A paper copy of the Scheme Document may be requested from the Company’s share registrar whose details are set out below. Shareholders are asked to carefully consider the contents of the Scheme Document and, in particular, the letters from Julie O’Neill, Chairperson of the Company’s Board and Anas Abuzaakouk, Chairman of the Management Board of BAWAG PSK set out respectively in Parts I and II of the Scheme Document.
If you cannot attend the Scheme Meeting and EGM, you can still vote and all shareholders are encouraged regardless of the number of shares owned, to complete, sign and return the proxy forms that were mailed as soon as possible, but in any event so as to reach MUFG Corporate Markets by 10am on 28 July 2026. Your shares can also be voted electronically via the Share Voting Portal at www.signalshares.com.
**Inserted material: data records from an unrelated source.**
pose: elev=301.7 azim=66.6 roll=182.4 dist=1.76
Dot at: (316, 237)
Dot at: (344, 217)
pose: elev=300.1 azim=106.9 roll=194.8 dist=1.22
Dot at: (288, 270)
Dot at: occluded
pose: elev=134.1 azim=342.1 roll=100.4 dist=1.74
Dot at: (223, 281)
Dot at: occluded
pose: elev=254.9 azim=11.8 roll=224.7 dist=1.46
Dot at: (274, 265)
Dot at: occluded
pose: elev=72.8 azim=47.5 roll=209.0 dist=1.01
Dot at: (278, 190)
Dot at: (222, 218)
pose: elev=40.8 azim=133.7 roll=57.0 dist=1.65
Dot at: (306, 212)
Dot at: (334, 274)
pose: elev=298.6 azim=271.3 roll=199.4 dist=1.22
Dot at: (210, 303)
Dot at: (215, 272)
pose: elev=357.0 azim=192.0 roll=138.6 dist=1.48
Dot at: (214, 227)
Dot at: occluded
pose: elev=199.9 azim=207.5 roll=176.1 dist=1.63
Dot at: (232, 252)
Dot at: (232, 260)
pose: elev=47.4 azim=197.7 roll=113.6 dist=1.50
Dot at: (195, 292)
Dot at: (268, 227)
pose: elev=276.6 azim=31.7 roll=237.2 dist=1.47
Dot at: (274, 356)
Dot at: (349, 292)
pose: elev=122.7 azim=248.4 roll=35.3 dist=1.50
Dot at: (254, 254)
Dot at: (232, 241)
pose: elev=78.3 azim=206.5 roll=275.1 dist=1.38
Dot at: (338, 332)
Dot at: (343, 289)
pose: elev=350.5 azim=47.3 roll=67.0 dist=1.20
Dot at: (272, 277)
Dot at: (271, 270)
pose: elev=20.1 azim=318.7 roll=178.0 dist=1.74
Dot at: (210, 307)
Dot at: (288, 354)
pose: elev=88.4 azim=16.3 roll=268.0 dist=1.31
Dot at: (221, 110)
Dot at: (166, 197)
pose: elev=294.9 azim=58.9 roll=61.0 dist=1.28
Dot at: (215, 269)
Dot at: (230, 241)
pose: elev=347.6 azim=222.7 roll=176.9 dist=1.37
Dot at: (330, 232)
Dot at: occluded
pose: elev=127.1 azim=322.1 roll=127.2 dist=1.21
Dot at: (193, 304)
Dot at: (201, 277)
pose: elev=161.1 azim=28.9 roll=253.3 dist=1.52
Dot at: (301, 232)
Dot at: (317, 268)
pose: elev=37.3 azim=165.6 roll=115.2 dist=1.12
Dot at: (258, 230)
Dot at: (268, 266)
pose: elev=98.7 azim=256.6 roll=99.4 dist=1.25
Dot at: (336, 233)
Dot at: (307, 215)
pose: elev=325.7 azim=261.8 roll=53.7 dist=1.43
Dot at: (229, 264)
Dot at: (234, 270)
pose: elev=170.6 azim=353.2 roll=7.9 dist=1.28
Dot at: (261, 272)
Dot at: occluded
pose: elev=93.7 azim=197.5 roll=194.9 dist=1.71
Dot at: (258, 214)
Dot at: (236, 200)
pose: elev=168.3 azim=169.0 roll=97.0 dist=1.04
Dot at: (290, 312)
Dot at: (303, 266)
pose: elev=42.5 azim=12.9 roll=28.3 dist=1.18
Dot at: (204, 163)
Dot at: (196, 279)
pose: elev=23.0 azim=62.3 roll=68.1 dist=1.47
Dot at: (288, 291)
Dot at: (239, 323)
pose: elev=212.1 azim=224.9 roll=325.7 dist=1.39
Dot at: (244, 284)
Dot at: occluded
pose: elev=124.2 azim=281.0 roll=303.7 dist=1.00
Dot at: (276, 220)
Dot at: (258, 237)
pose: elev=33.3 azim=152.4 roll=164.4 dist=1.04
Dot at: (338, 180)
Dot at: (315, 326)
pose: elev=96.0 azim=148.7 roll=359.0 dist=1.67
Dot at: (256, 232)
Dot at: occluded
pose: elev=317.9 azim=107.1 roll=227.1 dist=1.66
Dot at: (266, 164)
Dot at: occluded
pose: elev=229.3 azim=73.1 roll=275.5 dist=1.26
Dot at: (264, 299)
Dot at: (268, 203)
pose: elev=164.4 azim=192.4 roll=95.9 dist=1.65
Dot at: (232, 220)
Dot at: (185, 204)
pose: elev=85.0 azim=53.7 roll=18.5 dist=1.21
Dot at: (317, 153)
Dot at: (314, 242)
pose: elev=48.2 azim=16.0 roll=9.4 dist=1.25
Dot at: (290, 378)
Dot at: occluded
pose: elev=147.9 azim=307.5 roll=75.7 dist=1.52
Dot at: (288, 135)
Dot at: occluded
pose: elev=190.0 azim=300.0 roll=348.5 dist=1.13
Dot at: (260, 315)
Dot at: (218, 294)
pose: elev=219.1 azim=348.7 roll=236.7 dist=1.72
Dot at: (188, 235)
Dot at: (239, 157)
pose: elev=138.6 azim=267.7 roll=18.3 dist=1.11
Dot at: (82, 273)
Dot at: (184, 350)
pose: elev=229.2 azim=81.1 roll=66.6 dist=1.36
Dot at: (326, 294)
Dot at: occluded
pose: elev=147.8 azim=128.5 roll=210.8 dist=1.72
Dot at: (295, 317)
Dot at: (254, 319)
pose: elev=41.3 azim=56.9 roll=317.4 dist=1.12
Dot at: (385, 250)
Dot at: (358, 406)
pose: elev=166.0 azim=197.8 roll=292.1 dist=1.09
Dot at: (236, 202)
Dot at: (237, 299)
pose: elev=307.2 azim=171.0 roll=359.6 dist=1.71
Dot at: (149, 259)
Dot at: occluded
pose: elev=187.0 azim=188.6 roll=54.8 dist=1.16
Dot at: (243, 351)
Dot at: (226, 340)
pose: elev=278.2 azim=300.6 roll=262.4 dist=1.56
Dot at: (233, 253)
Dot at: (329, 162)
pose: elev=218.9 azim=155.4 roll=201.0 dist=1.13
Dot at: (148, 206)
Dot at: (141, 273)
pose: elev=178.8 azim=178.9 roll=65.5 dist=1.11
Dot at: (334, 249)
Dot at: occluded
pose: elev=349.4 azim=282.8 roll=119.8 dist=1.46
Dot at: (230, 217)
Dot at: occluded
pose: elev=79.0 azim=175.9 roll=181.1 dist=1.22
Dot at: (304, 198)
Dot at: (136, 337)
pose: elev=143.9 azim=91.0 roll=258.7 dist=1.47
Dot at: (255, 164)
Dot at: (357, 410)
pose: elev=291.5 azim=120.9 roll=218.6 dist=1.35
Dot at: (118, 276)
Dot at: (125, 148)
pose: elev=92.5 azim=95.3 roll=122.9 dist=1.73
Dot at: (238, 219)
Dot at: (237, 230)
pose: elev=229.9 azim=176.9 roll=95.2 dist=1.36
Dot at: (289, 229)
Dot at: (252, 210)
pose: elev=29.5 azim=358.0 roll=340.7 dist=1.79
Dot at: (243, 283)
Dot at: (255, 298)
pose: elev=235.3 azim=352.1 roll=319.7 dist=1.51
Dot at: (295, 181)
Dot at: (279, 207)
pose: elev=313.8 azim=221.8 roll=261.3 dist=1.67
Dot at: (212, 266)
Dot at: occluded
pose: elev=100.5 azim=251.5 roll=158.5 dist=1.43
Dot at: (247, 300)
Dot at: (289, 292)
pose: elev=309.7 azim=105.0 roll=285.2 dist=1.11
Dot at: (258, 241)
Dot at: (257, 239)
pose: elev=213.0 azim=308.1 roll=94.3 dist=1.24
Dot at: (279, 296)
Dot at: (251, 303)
Questions from shareholders may also be submitted in advance of the shareholder meetings either by post to the Company Secretary at: Permanent TSB Group Holdings plc, 56-59 St Stephen’s Green, Dublin 2 or by email to [email protected]
Shareholder Support
If you have questions about any administrative aspect related to the above (including requests for a paper copy of the Scheme Document), please contact MUFG Corporate Markets using the details below. However, please note we will not be able to provide you with any legal, financial, tax planning or investment advice. Please also refer to the Shareholder frequently asked questions documents available below.
Telephone: +353 (0) 1 553 0050
Email: [email protected]
Questions: Shareholder Frequently asked questions
Other documents available for inspection
The following documents are available for viewing by clicking here:
- the Confidentiality Agreement;
- the Rule 2.7 Announcement and all other announcements which have been made relating to the Acquisition and are required to be published pursuant to Rule 26.2 of the Takeover Rules;
- the Transaction Agreement;
- the Escrow Agreement;
- the Deed of Partial Release;
- the articles of association of BAWAG PSK;
- the articles of association of BAWAG;
- the annual report and consolidated audited financial statements of PTSBGH for the two financial years ended 31 December 2025 and 31 December 2024;
- the annual report and consolidated financial statements of each of BAWAG and BAWAG PSK for the two financial years ended 31 December 2025 and 31 December 2024;
- the written consents referred to in paragraph 11 of Part IV of the Scheme Document; and
- each of the irrevocable undertakings referred to in paragraph 3 of Part I of the Scheme Document.
Note: Terms used on this webpage and not otherwise defined herein have the same meaning as in the Scheme Document.